Repeat word for word the stretch of the records below, from the line containing "common name: rødmende fluesvamp" through the line containing "genus: Hyparrhenia", including both of those lines.
----- RECORDS FOR PROCESSING -----
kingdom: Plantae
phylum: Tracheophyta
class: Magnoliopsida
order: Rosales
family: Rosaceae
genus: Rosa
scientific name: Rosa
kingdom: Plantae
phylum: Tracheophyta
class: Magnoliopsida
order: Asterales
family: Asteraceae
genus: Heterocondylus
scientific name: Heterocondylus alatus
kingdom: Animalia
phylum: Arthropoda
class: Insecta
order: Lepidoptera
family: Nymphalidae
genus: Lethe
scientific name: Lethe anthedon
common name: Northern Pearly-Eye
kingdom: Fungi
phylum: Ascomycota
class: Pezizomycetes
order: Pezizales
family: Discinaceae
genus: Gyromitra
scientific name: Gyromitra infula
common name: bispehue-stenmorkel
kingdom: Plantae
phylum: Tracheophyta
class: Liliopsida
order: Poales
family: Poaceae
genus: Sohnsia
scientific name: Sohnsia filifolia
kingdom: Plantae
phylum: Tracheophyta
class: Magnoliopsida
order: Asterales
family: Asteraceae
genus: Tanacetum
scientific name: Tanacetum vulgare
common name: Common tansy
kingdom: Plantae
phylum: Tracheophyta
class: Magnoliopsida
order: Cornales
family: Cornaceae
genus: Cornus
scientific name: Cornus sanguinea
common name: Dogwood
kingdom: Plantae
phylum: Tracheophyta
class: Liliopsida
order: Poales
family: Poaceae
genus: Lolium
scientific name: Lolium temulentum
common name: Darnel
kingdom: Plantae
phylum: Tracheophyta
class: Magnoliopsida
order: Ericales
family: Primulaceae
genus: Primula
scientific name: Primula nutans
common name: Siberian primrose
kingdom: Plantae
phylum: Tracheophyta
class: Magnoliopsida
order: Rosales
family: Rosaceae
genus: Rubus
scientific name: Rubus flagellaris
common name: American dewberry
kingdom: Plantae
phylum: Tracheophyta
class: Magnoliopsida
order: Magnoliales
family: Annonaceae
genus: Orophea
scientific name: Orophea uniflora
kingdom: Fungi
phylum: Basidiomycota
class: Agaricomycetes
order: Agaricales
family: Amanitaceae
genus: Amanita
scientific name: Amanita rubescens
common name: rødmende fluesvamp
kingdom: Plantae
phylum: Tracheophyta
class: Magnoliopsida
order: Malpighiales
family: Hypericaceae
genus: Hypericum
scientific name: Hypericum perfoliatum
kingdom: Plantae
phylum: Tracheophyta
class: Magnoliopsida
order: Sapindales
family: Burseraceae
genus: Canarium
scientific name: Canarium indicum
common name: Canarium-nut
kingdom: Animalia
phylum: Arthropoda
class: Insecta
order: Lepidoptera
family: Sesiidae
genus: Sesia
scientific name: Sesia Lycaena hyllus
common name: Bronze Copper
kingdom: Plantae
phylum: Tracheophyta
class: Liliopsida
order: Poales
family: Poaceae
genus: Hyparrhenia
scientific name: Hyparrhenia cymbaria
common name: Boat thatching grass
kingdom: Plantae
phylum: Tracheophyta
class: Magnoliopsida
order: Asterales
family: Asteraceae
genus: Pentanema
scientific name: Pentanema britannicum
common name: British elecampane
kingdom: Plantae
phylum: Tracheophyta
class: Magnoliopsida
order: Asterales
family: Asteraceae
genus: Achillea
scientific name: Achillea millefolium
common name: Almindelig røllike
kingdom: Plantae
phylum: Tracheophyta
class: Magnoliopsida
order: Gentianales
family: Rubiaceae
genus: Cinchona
-----
■ WORKED ANSWER:
common name: rødmende fluesvamp
kingdom: Plantae
phylum: Tracheophyta
class: Magnoliopsida
order: Malpighiales
family: Hypericaceae
genus: Hypericum
scientific name: Hypericum perfoliatum
kingdom: Plantae
phylum: Tracheophyta
class: Magnoliopsida
order: Sapindales
family: Burseraceae
genus: Canarium
scientific name: Canarium indicum
common name: Canarium-nut
kingdom: Animalia
phylum: Arthropoda
class: Insecta
order: Lepidoptera
family: Sesiidae
genus: Sesia
scientific name: Sesia Lycaena hyllus
common name: Bronze Copper
kingdom: Plantae
phylum: Tracheophyta
class: Liliopsida
order: Poales
family: Poaceae
genus: Hyparrhenia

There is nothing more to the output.